Cuántos besos, abrazos, confidencias les he robado?
Cuántas veces les he negado el derecho a peinarse, a vestirse, a salir, cómo y dónde quisieran. Sufrí además una adolescencia en mis hijas en plenos años 80.
Locos, libres, vivos. Suyos.
Nunca fui una madre sufridora y abnegada, nunca me sentí cerca de ellas, y aunque aprendí con el tiempo a respetarlas se que llevan las heridas latentes de mi maternidad.
Cuando se marcharon tampoco las eché de menos.
La pequeña se casó, para gloria de su padre y de la familia, bien casada, de blanco y por la iglesia. Tiene 2 hijos, y ha sabido crearse como madre amantísima haciendo todo lo que yo no hice. Se que no he sido su espejo.
Y observándola, a veces intento compensarla siendo una buena abuela. Aunque se, que nunca ha confiado en mi para ejercer con sus hijos. Hace el esfuerzo y pese a todo mantenemos una cordial relación, se parece a su padre, heredó lo mejor de el.
La mayor no tiene hijos, cuando murió su padre se atrevió a reconocer su homosexualidad.
Hoy es a quien más comprendo, y se que hoy a sus 47 años me comprende más que nadie, porque ha sido la sociedad la que la ha amordazado en muchas ocasiones. Ha sido valiente, la maternidad nunca fue fin ni sueño para ella. Y con impavidez no ha permitido que nadie se la impusiera.
No las quiero, no como madre. Las quiero como se quiere a una prima o un sobrino, sin entrega, sin dolor.
Y soy consciente de lo que supone, de la carga que he puesto sobre sus hombros muchas veces haciéndolas participes del peso de mis desdichas. culpándolas de mis elecciones, de mi suerte.
No, no las quiero como debería, no se, no pude, y hoy ya es tarde.
Al menos lo saben, he sido honesta, y a mi modo, con mi mal querer, pese a todo, daría la vida por ellas. Y eso también lo saben.
La vida que ya di, con desgana y tristeza entonces, hoy la daría con humildad y alegría.
La alegría de saber que mereció la pena, la de saber que existen, y que son mi mejor obra, tal vez la única.

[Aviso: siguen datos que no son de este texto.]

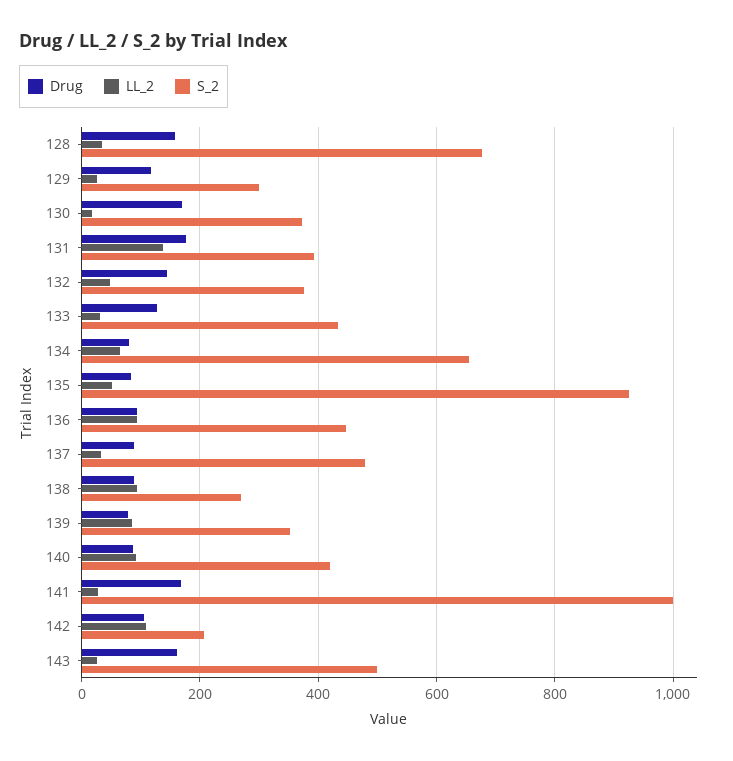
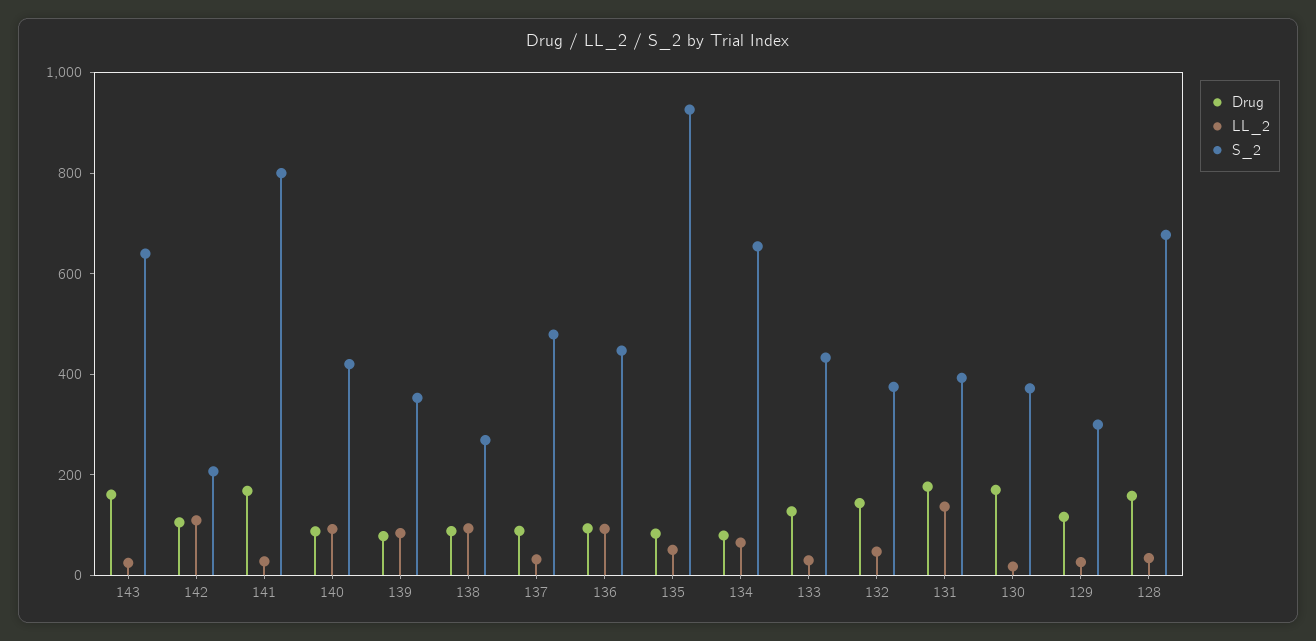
S_2, 141: 1000 -> 800
S_2, 143: 500 -> 650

Aprendieron a mi lado a ser mejores mujeres que yo, viéndome arrojar mis deseos truncados sobre todas aquellas otras que sutilmente se atrevieron a vivir, he odiado a oscuras toda mi vida las mujeres libres, la que decidieron, las que consiguieron, las que marcharon.
Y han vivido escuchando mi crítica constante, y han aprendido de mi a no ser como yo.
Mientras yo me marchitaba fregando suelos y lavando ropas. Haciendo las coletas que nunca me gustaron y levantándome a las seis para llenar de tortilla de patatas la tartera de mi marido, ellas florecieron y se convirtieron en las valerosas mujeres que son hoy.
No tuvieron suerte, aunque supieron sobrevivir y alejarse.
Soy una madre no madre, una esposa no esposa.
Soy el polvo de las alas de la mariposa que fui.
Y hoy a mis 65 años, por fin, puedo decirlo.
Yo no elegí ser madre, no me hizo feliz, ni he pasado la vida bailando valses con mis hijas.
He sobrevivido pese a todo.
Ojalá ninguna descendiente mía deba sobrevivir, les deseo larga vida, feliz, plena, libre.